Problems at Burnaby Hospital highlighted in a recent review of Fraser Health have renewed calls for a new facility.
“We need a new hospital in Burnaby, and nothing is being done about it,” NDP Burnaby-Deer Lake MLA Kathy Corrigan told the NOW last week. “It was promised before the (2001) election, and it has not happened. Now it’s not even in the long-term capital planning.”
The Fraser Health review – ordered by Health Minister Terry Lake last fall and released last week – reported Burnaby Hospital was among the worst in Canada for indicators like hospital-acquired infections and fractures, readmission rates, and treating patients with fractured hips within 48 hours.
Some of the most damning data in the report was two years old, and hospital executive director Cathie Heritage said significant improvements have been made since then.
Fraser Health interim CEO David Ostrow agreed the hospital has done innovative work, like addressing emergency room overcrowding and reducing C. difficile infection rates that have been linked to dozens of deaths in recent years, but he said the facility is limited.
“Certainly from a design perspective, many of the inpatient areas at Burnaby need pretty massive renovation, and I’m sure you and the community know very well that we don’t have the kind of single-bed rooms, good-quality infection control and all of that,” Ostrow told the NOW. “People have done some dramatic things with the facilities the way they are in order to bring down some of the bad infection rates that were present before, but there’s a limit to what you can do.”
Last week, for example, the Hospital Employees’ Union raised concerns that emergency overcrowding could be compromising patient and worker safety.
The shortcomings of the facility are well-documented, dating back to at least 2001, when a master plan recommended replacement of the north and west wings, built in 1952 and 1958 respectively.
Fraser Health’s 2013 high-level master plan for the hospital also called for the replacement of the aging north and west wings.
But that doesn’t mean that work is on the horizon.
Ostrow said overcapacity is a complex issue, and Fraser Health is now focusing on improving the efficiency of admitting patients and moving them through the hospital.

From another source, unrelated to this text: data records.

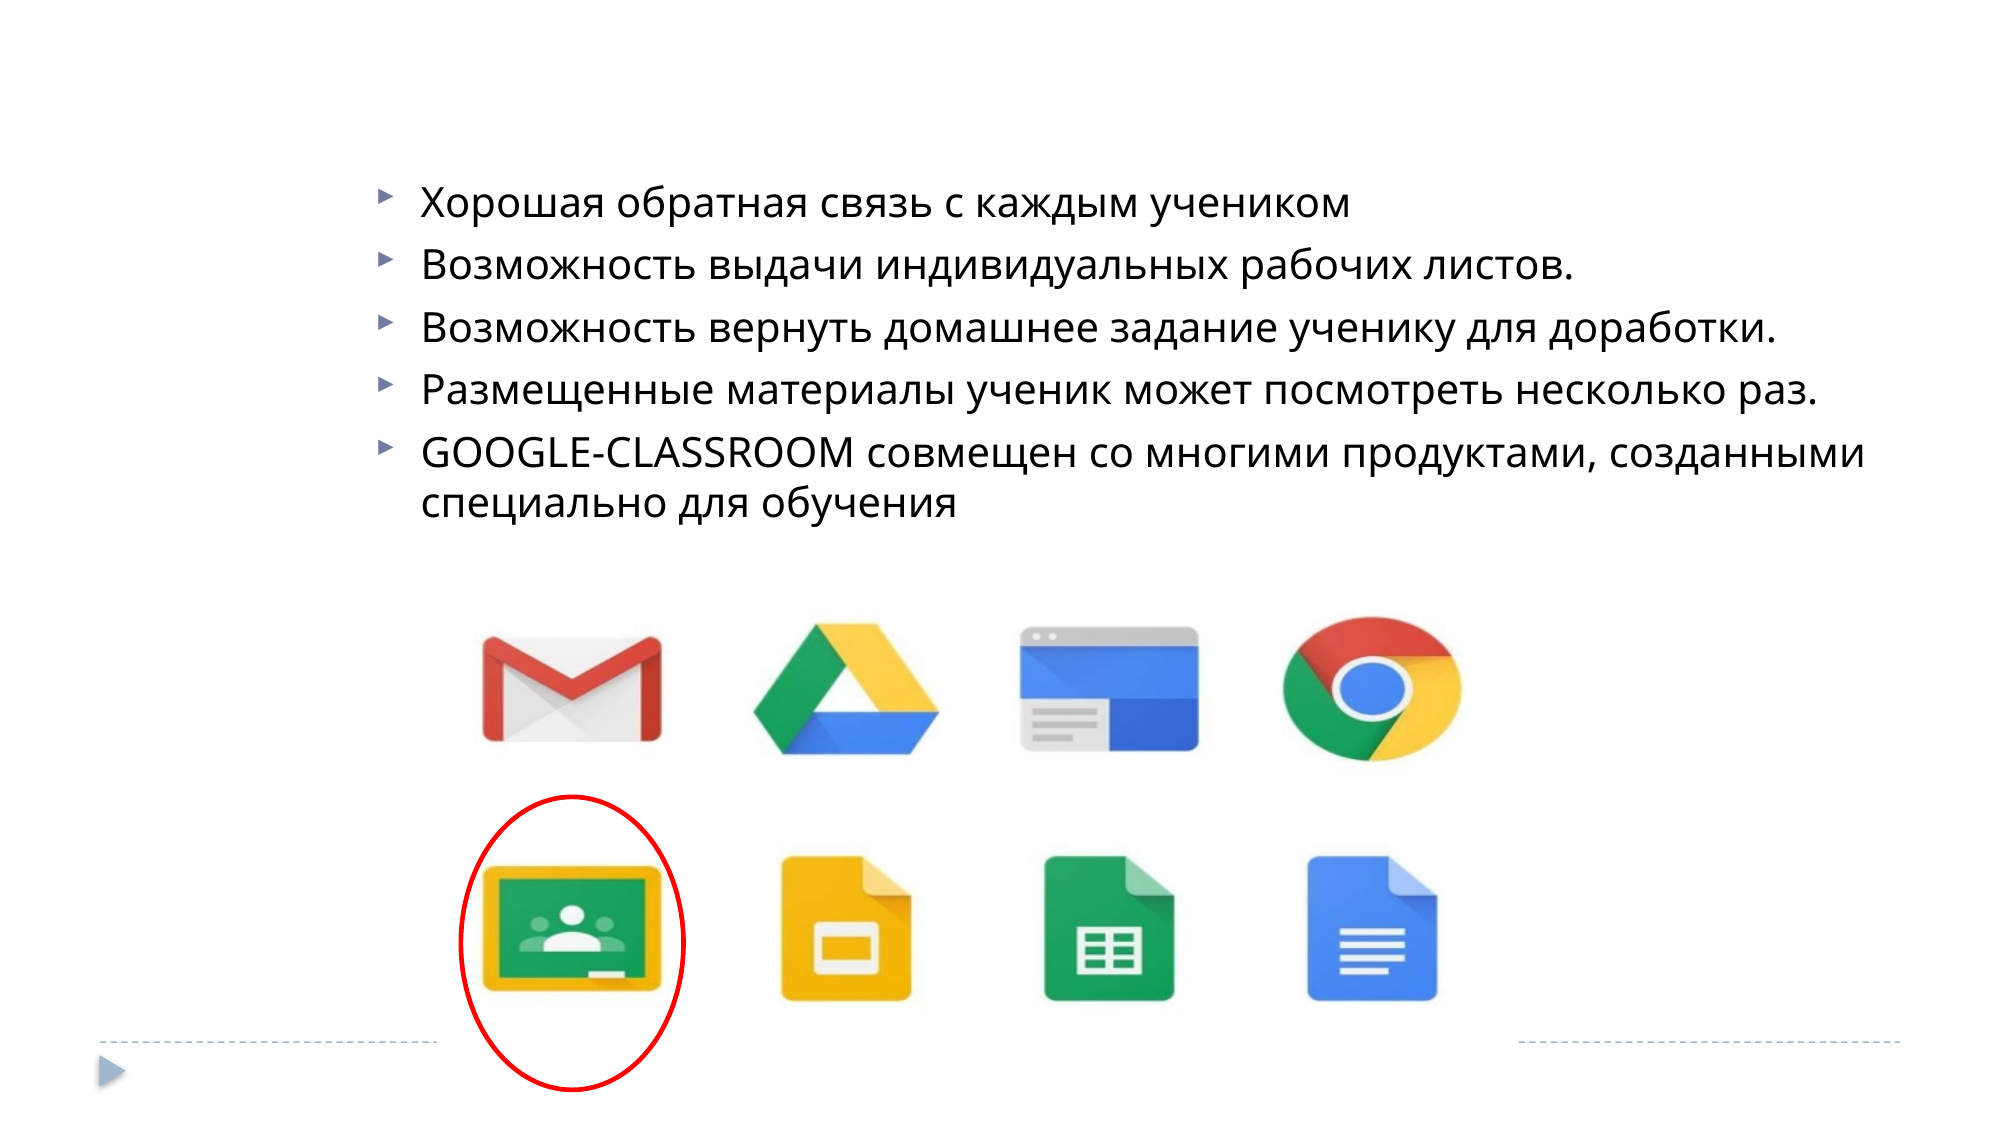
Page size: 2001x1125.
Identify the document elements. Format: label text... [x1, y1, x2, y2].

title [0, 45, 1350, 233]
text_box [511, 1068, 634, 1092]
picture [437, 573, 1516, 1056]
list Хорошая обратная связь с каждым учеником Возможность выдачи индивидуальных рабочих листов. Возможность вернуть домашнее задание ученику для доработки. Размещенные материалы ученик может посмотреть несколько раз. GOOGLE-CLASSROOM совмещен со многими продуктами, созданными специально для обучения [360, 105, 2000, 1009]
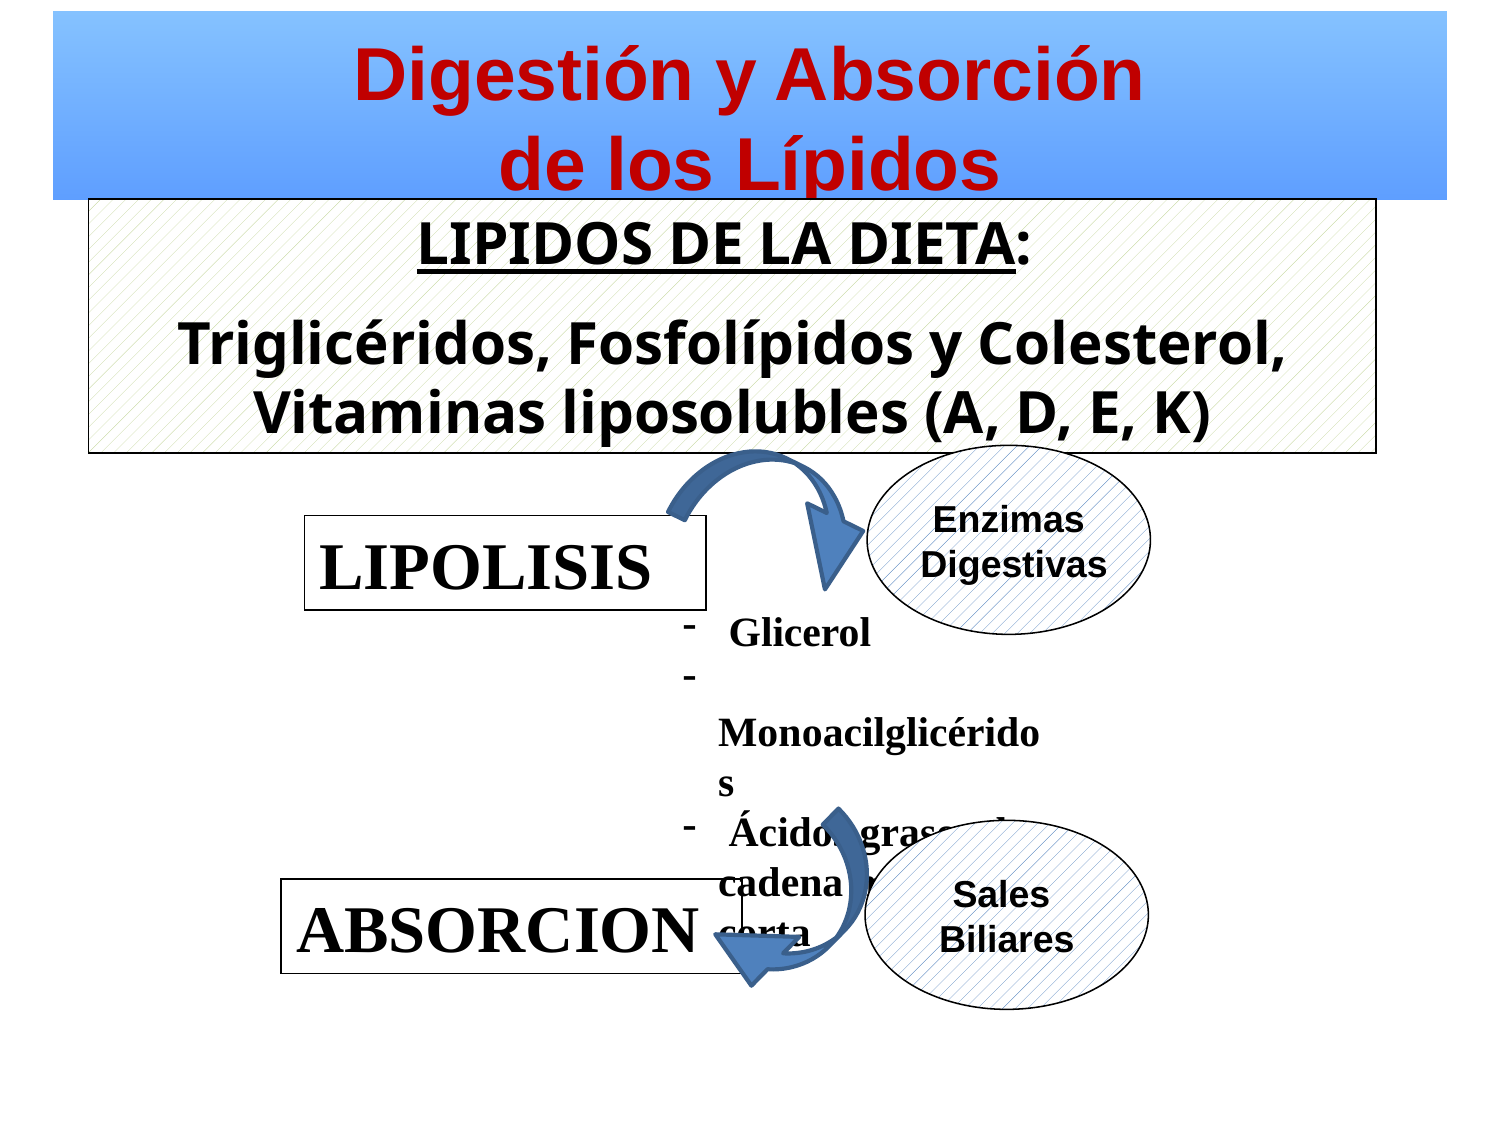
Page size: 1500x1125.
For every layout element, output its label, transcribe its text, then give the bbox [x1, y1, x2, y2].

text_box ABSORCION [281, 878, 739, 974]
text_box LIPIDOS DE LA DIETA: Triglicéridos, Fosfolípidos y Colesterol, Vitaminas liposolubles (A, D, E, K) [88, 199, 1376, 454]
text_box [713, 806, 870, 988]
text_box Glicerol Monoacilglicéridos Ácidos grasos de cadena media y corta [667, 597, 1065, 963]
text_box [666, 449, 866, 592]
text_box Enzimas Digestivas [867, 445, 1151, 635]
text_box LIPOLISIS [304, 515, 707, 611]
text_box Sales Biliares [865, 820, 1149, 1010]
title Digestión y Absorción de los Lípidos [52, 11, 1448, 200]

“Probably many people would argue some of the most important things are developing better primary-care mechanisms to prevent people from coming into the hospitals in the first place,” he said.
The health ministry, meanwhile, “continues to work with Fraser Health on priorities they identify at this site and other sites, with a focus on building community health-care services to reduce the demand on the hospital,” according to an emailed statement from a communications officer.
The email said Fraser Health’s highest priority is the redevelopment of Royal Columbian Hospital.
Burnaby Hospital has had about $35 million worth of physical improvements since 2001, the email went on to say, including $5.5 million in upgrades last fiscal year.
None of those projects, however, has added any space to the hospital, according to Fraser Health director of strategic planning Andre Kroeger.
The next step, he said, is to replace the north and west wings and expand the “technical heart of the campus.”
“The facilities are generally too small for current standards,” he told the NOW. “That’s the main issue.”
This spring, the Fraser Health capital steering committee directed Kroeger to take a closer look at those three parts of the hospital.
“It’s very promising,” he said. “It means somebody’s interested; maybe they want to fund it, maybe they just want to understand it, but they’re asking more information.”
Ostrow favours rebuilding the hospital piecemeal at its current location as recommended in the master plan.
“The nice thing about this is you don’t have to wait until the government miraculously has a billion dollars to build a new campus,” Ostrow said. “You can actually prioritize and with a program over a number of years gradually make changes to this hospital to keep up with the demand.”
But when exactly the government plans to fund even the next step in that transformation is beyond Ostrow’s ken.
“We’re just gathering more information right now. I can’t say what’s going to happen,” he said.